Daily Yonder graphic/Bureau of Labor Statistics

Ten years after the beginning of the great economic depression in December 2007, rural America still hasn’t recovered. Rural counties count 770,000 fewer jobs in October 2017 than they had in 2007, according to the Bureau of Labor Statistics.

A comparison of the geography of jobs in 2007 and October 2017 reveals how unequal the recovery has been. The map above shows whether counties have more or fewer jobs today compared to 2007. Blue counties are in metropolitan areas and have gained jobs in the last ten years. Orange counties are metro areas that have yet to get back to the employment levels before the recession began.

Green counties are rural and had more jobs this October than they had in 2007. Red counties are rural that have fewer jobs now than before the recession began in 2007. (You can see how each county fared in the map below, or use the full-page version.)

Cities have done much better than rural areas in recovering from the recession, which officially began in December 2007 and ended in June 2009. Only 40 percent of urban counties have fewer jobs now than in 2007.

In rural America, however, two-thirds of the counties had fewer jobs in October than in 2007.

Job growth has been particularly concentrated in the nation’s largest metropolitan areas. There are just over 9 million more jobs in the U.S. now than in 2007, but 87.5 percent of that gain has been in urban areas of a million or more people.

The ten counties with the largest gains added just over 2.1 million jobs. Those counties included Harris, Tarrant, Dallas, Bexar and Travis in Texas; Los Angeles, Santa Clara and Riverside in California; Maricopa in Arizona and Kings County in New York City.

Rural counties, meanwhile, lost 770,000 jobs. Pike County, in Kentucky’s coal country, lost over 5,000 jobs. Chautauqua County in New York has lost over 11,600 jobs since 2007.

Unemployment rates in rural and urban America were low in October of this year, averaging at or below four percent.
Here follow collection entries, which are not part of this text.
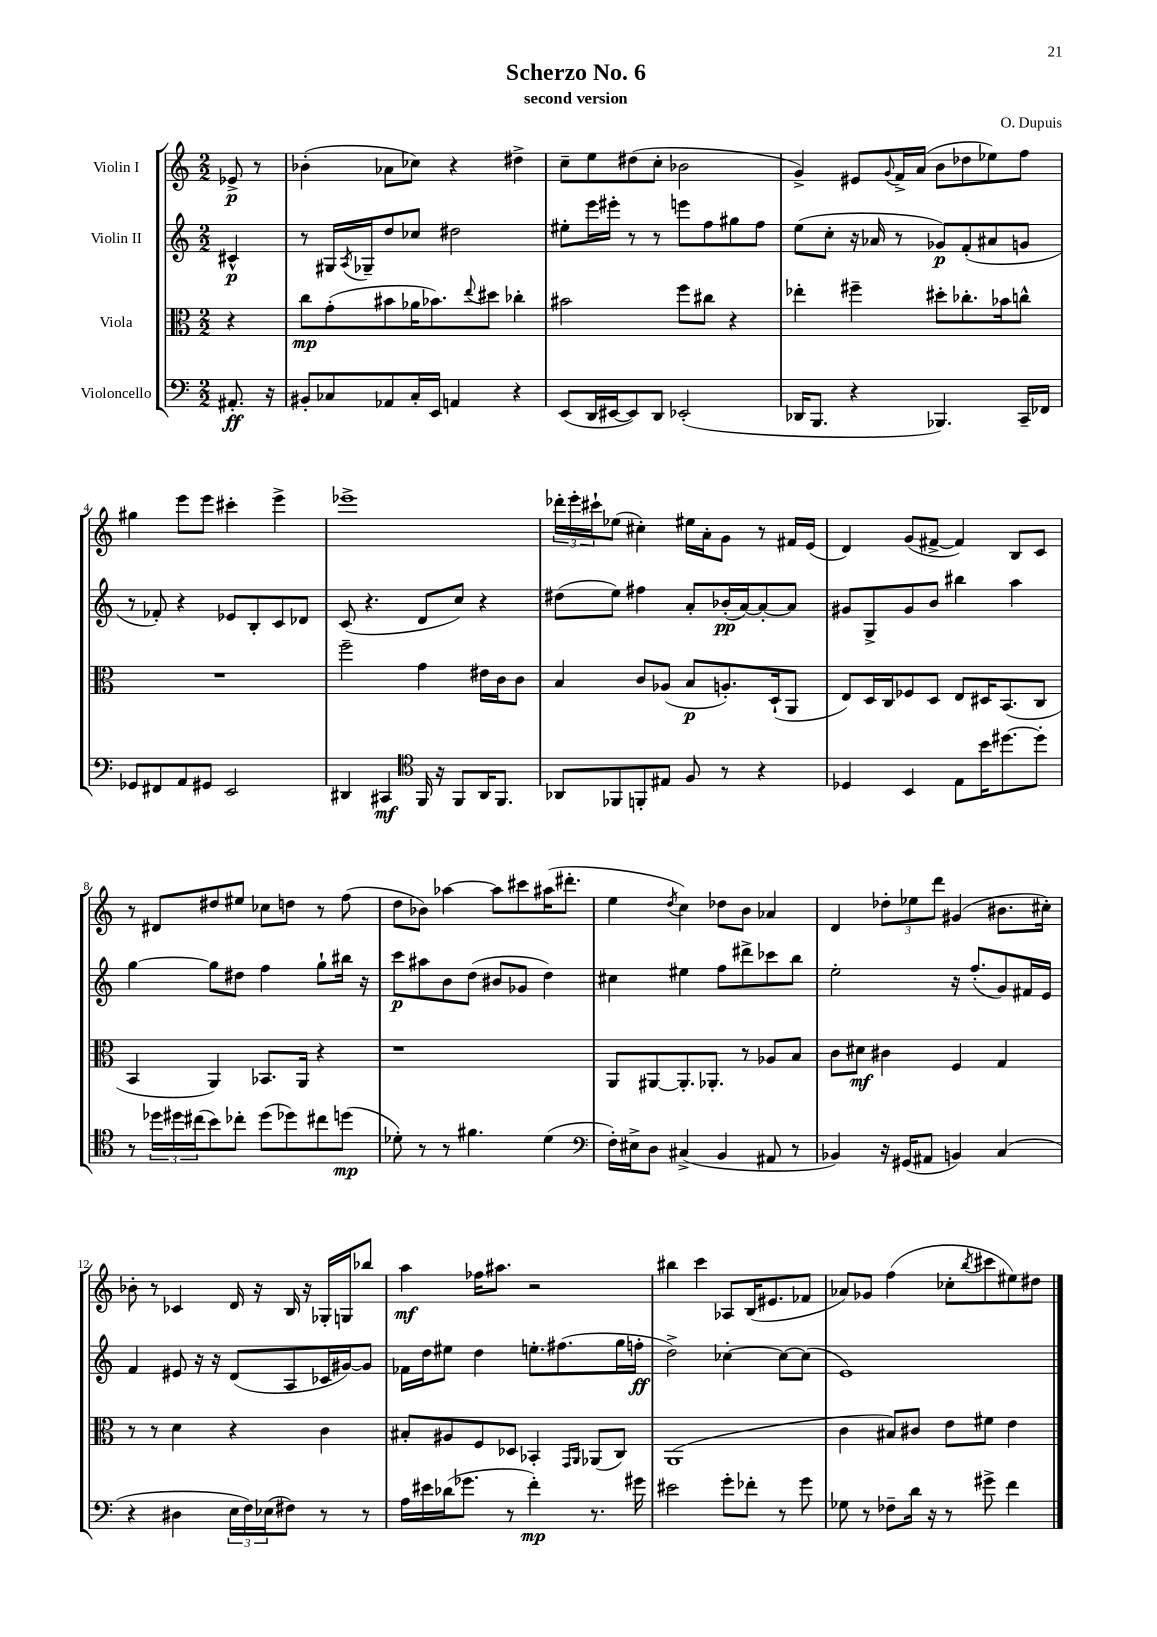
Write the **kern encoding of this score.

**kern	**kern	**kern	**kern
*staff4	*staff3	*staff2	*staff1
*clefF4	*clefC3	*clefG2	*clefG2
*k[]	*k[]	*k[]	*k[]
*M2/2	*M2/2	*M2/2	*M2/2
8.AA#'	4r	4c#^^	8e-^
.	.	.	8r
16r	.	.	.
=	=	=	=
8BB#'	8cc	8r	(4b-'
8C-	(8g'	16G#	.
.	.	8qA	.
.	.	16G-~	.
8AA-	8b#	8dd	8a-
16C-'	16a-	8cc-	8cc-)
16EE	8.b-)	.	.
4AA	.	2dd#	4r
.	8qqee	.	.
.	8dd#	.	.
4r	4cc-'	.	4dd#^
=	=	=	=
(8EE	2b#	8ee#'	8cc~
16DD	.	16eee	8ee
[16EE#	.	16eee#'	.
8EE#])	.	8r	(8dd#
8DD	.	8r	8cc'
(2EE-'	8ff	8eee	2b-
.	8cc#	8ff	.
.	4r	8gg#	.
.	.	8ff	.
=	=	=	=
16DD-	4ee-'	(8ee	4g^)
8.BBB	.	.	.
.	.	8cc'	.
4r	4ff#~	16r	8e#
.	.	16a-	.
.	.	.	8qqg
.	.	8r	16f^
.	.	.	(16a
4.BBB-)	8dd#'	8g-)	8b
.	8.cc-'	(8f'	8dd-
.	.	8a#	8ee-)
.	16b-	.	.
16CC~	8cc^^	8g	8ff
16FF-	.	.	.
=	=	=	=
8GG-	1r	8r	4gg#
8FF#	.	8f-')	.
8AA	.	4r	8eee
8GG#	.	.	8eee
2EE	.	8e-	4ccc#'
.	.	8B'	.
.	.	8c	4eee^
.	.	8d-	.
=	=	=	=
4DD#	2ff~	(8c	1eee-^
.	.	4.r	.
4CC#	.	.	.
*clefC4	*	*	*
16FF	4g	8d	.
16r	.	.	.
8FF	.	8cc)	.
16AA	16e#	4r	.
8.FF	16c	.	.
.	8c	.	.
=	=	=	=
8AA-	4B	(8dd#	24ddd-'
.	.	.	24eee'
.	.	.	24ccc#`
8FF-	.	8ee)	(8ee-
8FF'	8c	4ff#	4cc#')
8E#	(8A-	.	.
8F	8B	8a'	16ee#
.	.	.	16a'
8r	8.A')	(16b-'	8g
.	.	[16a)	.
4r	.	8a'_	8r
.	(16D`	.	.
.	8AA	8a]	16f#
.	.	.	(16e
=	=	=	=
4D-	8E)	8g#	4d)
.	16D	8G^	.
.	16C	.	.
4BB	8F-	8g#	(8g
.	8D	8b	[8f#^
8E	8E	4bb#	4f#])
16b	16D#	.	.
[8.dd#	(8.BB	.	.
.	.	4aa	8B
8dd#']	8C	.	8c
=	=	=	=
8r	4BB	[4gg	8r
24dd-	.	.	8d#
24dd#	.	.	.
(24cc#	.	.	.
8b)	4AA)	8gg]	8dd#
8cc-'	.	8dd#	8ee#
(8dd#	8.BB-	4ff	8cc-
8dd-)	.	.	8dd
.	16AA	.	.
8cc#	4r	8gg`	8r
(8dd	.	16bb#	(8ff
.	.	16r	.
=	=	=	=
8d-')	1r	8ccc	8dd
8r	.	8aa#	8b-)
8r	.	8b	[4aa-
4.f#	.	(8dd	.
.	.	8b#	8aa-]
.	.	8g-	8ccc#
(4d-	.	4dd)	(16aa#
.	.	.	8.ddd#'
=	=	=	=
*clefF4	*	*	*
16F')	8AA	4cc#	4ee
16E#^	.	.	.
8D	[8AA#	.	.
.	.	.	8qdd
(4C#^	8.AA#']	4ee#	4cc)
.	8.AA-'	.	.
4BB	.	8ff	8dd-
.	8r	8ddd#^	8b
8AA#	8A-	8ccc-	4a-
8r	8B	8bb	.
=	=	=	=
4BB-)	8c	2ee'	4d
.	8d#	.	.
16r	4c#	.	12dd-'
(16GG#	.	.	.
.	.	.	12ee-
8AA#	.	.	.
.	.	.	12ddd
4BB)	4F	16r	(4g#
.	.	(8.ff'	.
(4C	4G	8g)	8.b#
.	.	16f#	.
.	.	16e	16cc#')
=	=	=	=
4r	8r	4f	8b-'
.	8r	.	8r
4D#	4d	8e#	4c-
.	.	16r	.
.	.	16r	.
24E	4r	(8d	16d
24F)	.	.	.
.	.	.	16r
(24E-	.	.	.
8F#)	.	8A	16B
.	.	.	16r
8r	4c	16c-	16G-'
.	.	[16g#)	16G
8r	.	8g#]	8bb-
=	=	=	=
16A	8B#'	16f-	4aa
16e#	.	16dd	.
(16d-	8A#	8ee#	.
8.g-	.	.	.
.	8F	4dd	16ff-
.	.	.	8.aa#
8r	8D-	.	.
4f')	4BB-'	8.ee'	2r
.	.	(8.ff#	.
.	16qqGG	.	.
.	16qqAA	.	.
8.r	(8AA-	.	.
.	8C)	16gg	.
16g#	.	16ff'	.
=	=	=	=
2e#	(1AA	2dd^)	4bb#
.	.	.	4ccc
8g'	.	[4cc-'	8A-
8f-'	.	.	(16B
.	.	.	8.e#
8r	.	8cc-_	.
8g	.	(8cc-]	8f-
=	=	=	=
8G-	4c	1e)	8a-)
8r	.	.	8g-
8F-~	8B#)	.	(4ff
16d	8c#	.	.
16r	.	.	.
8r	8e	.	8cc-'
.	.	.	8qbb
8g#^	8f#	.	8ccc#
4f	4e	.	8ee#)
.	.	.	8dd#
==	==	==	==
*-	*-	*-	*-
Those rates are lower than in 2007, when unemployment rates were at or above 4.5 percent.

Rural unemployment rates have dropped, however, not because there are more jobs, but because the total workforce has shrunk. Since 2007, the total number of people working or looking for a job in rural counties has dropped by nearly 1.1 million people.

In the last year, the number of jobs has increased in rural counties. From October 2016 to October of this year, the number of jobs in rural counties has increased by fewer than 200,000.

Still, however, job growth rates in cities of a million or more in the last year are twice what they are in rural America as a whole.

And the workforce in rural America continued to decline (by 27,000 people) in the last year.